Perché è necessario che i sardi si uniscano e competano col governo italiano (necessità che gli ultimi presidenti della Regione, di destra e di sinistra, hanno sempre scoperto solo alla fine del loro mandato)? Perché o si è uniti o si soccombe ad una politica ormai secolare che parte dal presupposto della subordinabilità della Sardegna.
Le Primarias – Primarie Nazionali della Sardegna (che si svolgeranno esattamente come sono state programmate e nei tempi previsti, e cioè on line, aperte a tutti, trasparenti e democratiche, senza rinvii e negoziati di alcun tipo) servono proprio a unire i sardi, per questo rifiutano di essere etichettate come primarie di questa o quella coalizione, ma si chiamano ‘nazionali‘. L’unità dei sardi, un’unità rivoluzionaria, serve, direi che è indispensabile, per ribaltare la subordinazione insostenibile nella quale l’Italia si è abituata nei secoli a tenere la Sardegna.

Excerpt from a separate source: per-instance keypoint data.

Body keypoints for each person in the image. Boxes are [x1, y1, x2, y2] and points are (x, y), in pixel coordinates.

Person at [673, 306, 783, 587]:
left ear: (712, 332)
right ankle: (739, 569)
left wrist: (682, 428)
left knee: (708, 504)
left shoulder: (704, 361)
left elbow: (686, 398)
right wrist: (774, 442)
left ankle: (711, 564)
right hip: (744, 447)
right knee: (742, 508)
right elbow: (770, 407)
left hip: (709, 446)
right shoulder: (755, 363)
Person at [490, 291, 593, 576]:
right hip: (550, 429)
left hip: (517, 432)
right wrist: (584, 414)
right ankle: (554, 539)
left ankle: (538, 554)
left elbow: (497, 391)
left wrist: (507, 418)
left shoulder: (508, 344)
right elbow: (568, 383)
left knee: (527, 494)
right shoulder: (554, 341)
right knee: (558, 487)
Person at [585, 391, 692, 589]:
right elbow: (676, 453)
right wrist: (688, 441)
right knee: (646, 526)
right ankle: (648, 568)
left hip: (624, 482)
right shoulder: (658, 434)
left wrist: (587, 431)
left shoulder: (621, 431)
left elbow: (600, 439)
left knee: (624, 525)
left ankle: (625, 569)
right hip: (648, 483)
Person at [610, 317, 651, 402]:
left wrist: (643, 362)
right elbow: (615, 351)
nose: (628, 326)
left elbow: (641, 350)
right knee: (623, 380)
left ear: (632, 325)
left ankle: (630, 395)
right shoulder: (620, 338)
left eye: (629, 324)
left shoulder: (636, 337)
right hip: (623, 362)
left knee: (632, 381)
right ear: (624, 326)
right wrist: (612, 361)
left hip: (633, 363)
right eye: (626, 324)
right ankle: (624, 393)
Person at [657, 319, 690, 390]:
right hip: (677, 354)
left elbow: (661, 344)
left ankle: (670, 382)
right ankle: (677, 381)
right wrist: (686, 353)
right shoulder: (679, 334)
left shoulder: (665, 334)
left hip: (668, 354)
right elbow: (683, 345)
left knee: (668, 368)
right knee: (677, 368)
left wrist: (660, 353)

Basti, a conferma di questo, ricordare che l’Italia, unica titolata a poterlo fare nell’Europa che dà diritto di parola e di azione agli Stati e non ai popoli o alle regioni, non ha mai notificato all’Unione europea la condizione di insularità della Sardegna (e l’Unione non ha mancato di rimarcarlo, per esempio nella sentenza che condannò la Sardegna a recuperare i contributi erogati agli alberghi).

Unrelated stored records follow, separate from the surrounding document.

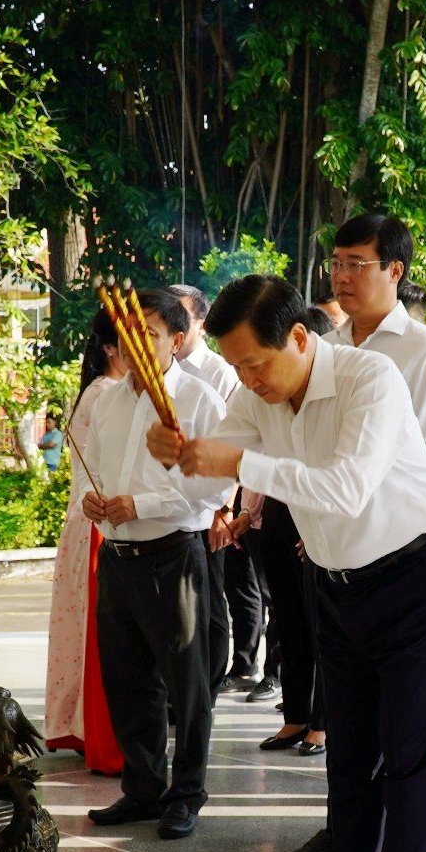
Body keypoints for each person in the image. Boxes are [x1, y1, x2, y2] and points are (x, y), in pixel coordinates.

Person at [150, 274, 426, 852]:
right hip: (339, 584)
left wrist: (234, 460)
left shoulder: (369, 378)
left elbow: (343, 485)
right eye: (233, 367)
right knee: (348, 756)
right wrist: (174, 448)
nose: (246, 381)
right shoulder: (256, 392)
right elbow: (207, 472)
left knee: (411, 757)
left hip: (415, 576)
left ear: (299, 337)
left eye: (255, 365)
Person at [275, 212, 426, 852]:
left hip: (402, 562)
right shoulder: (320, 344)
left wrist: (346, 501)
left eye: (359, 262)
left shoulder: (421, 354)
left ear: (395, 271)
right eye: (337, 261)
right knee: (346, 732)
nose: (342, 274)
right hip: (331, 558)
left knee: (405, 740)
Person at [83, 287, 231, 840]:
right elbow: (92, 470)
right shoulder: (109, 400)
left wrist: (140, 504)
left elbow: (213, 485)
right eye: (127, 333)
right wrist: (94, 503)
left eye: (148, 333)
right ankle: (143, 787)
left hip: (172, 555)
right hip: (118, 555)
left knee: (187, 683)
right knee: (127, 679)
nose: (135, 343)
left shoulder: (197, 400)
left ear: (176, 340)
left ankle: (187, 792)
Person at [171, 282, 271, 697]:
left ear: (200, 323)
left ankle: (218, 678)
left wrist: (225, 509)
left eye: (179, 315)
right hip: (180, 507)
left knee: (220, 596)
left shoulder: (221, 373)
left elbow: (237, 446)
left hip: (219, 503)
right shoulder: (159, 374)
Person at [252, 303, 342, 759]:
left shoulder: (344, 387)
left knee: (318, 620)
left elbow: (339, 479)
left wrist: (319, 525)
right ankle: (295, 714)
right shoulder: (266, 397)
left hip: (318, 515)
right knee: (287, 618)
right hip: (280, 510)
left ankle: (322, 724)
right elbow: (251, 454)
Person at [44, 310, 128, 776]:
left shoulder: (100, 390)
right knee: (99, 635)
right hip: (101, 522)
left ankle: (79, 725)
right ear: (110, 349)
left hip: (86, 521)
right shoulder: (109, 395)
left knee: (85, 631)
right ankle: (96, 729)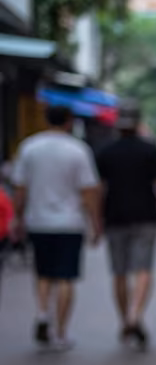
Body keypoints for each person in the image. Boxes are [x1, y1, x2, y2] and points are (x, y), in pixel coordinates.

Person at [10, 105, 102, 351]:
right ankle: (60, 332)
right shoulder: (78, 150)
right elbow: (89, 191)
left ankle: (42, 314)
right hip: (70, 223)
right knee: (66, 278)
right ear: (69, 121)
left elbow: (20, 189)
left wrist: (17, 219)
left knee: (43, 274)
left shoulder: (29, 147)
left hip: (38, 221)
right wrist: (95, 223)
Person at [95, 106, 156, 349]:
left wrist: (96, 221)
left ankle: (124, 319)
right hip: (146, 216)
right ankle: (135, 314)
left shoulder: (106, 151)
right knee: (144, 268)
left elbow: (99, 189)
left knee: (119, 272)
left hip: (114, 216)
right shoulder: (149, 150)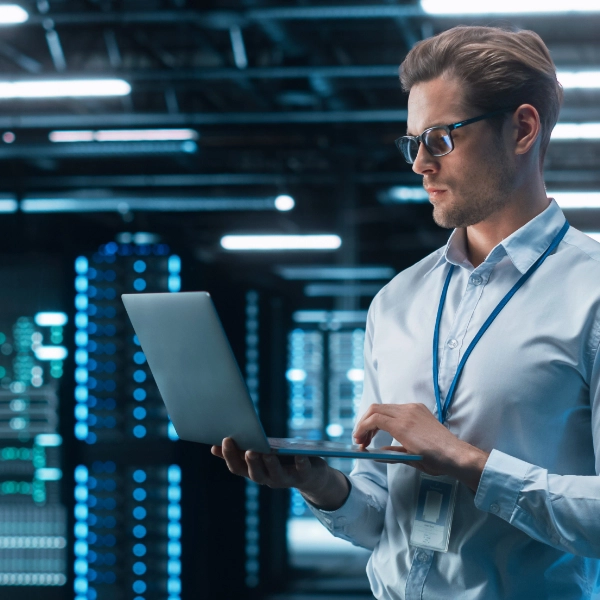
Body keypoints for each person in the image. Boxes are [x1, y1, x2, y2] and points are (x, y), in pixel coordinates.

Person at [212, 25, 600, 599]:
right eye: (412, 142)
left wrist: (468, 462)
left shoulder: (591, 291)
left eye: (440, 139)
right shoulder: (397, 301)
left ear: (521, 129)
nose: (420, 164)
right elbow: (378, 523)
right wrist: (323, 485)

Il Governo Lega – Cinquestelle ha presentato il suo primo Def e ha manifestato chiaramente la sua intenzione di non restituire alla Sardegna gli accantonamenti impunemente applicati dall’Italia alle nostre compartecipazioni.
Cose note. Ma oggi faccio un ultimo esempio di estrema attualità.
Ieri la Giunta regionale della Sardegna ha annunciato il varo del piano straordinario dell’archeologia. Sebbene personalmente mi sia abituato ormai da tempo alla disinformazione (ieri i Cinquestelle hanno ringraziato l’Anas, che non ha fatto assolutamente niente, per la messa in sicurezza della SS 129, voluta e finanziata invece dalla Regione; a Fonni hanno perso la memoria su chi ha voluto, difeso, rifinanziato e sostenuto il celebre impianto di risalita del Bruncuspina), il fatto che nessuno abbia ricordato neanche di striscio che fui io a proporlo (Dessena non era assessore e a lui va comunque il merito di aver programmato le risorse), a difenderlo di fronte allo scetticismo generale e poi a convincere che si sarebbe trattato di un evento epocale, mi ha fatto sorridere. Ma pazienza, non è la prima volta e non sarà l’ultima. Oggi, rispetto a questo obiettivo, voglio mostrare a tutti coloro che, prima gioiosi e adesso un po’ dubbiosi (i sondaggi cominciano a mostrare segni negativi sui partiti al governo dell’Italia), sono corsi a mettersi in fila per obbedire a Zoffili cosa succede a fare scelte sulla scommessa della presunta vittoria anziché sulla coscienza dei propri interessi. Ebbene, nella bozza di accordo sui poteri della nuova autonomia al Veneto (su cui invito molti a informarsi nel dettaglio per capire da un lato come la destra italiana stia riuscendo ad imporre le vecchie strutture dello Stato al Sud e liberarne il Nord) si legge: «regionalizzazione delle Soprintendenze archeologiche, belle arti e paesaggio e all’attribuzione delle relative funzioni, anche con riferimento ai piani paesaggistici, nonché alla regionalizzazione della Soprintendenza archivistica e bibliografica e alla attribuzione delle relative funzioni». Quindi, in Sardegna i Giganti di Monte ‘e Prama saranno ancora prerogativa delle Soprintendenze dello Stato italiano, in Veneto no. In Sardegna dovremo sempre negoziare col Ministero i nostri piani paesaggistici, in Veneto no. Bisogna o non bisogna pacificamente ma razionalmente reagire, unirsi e combattere?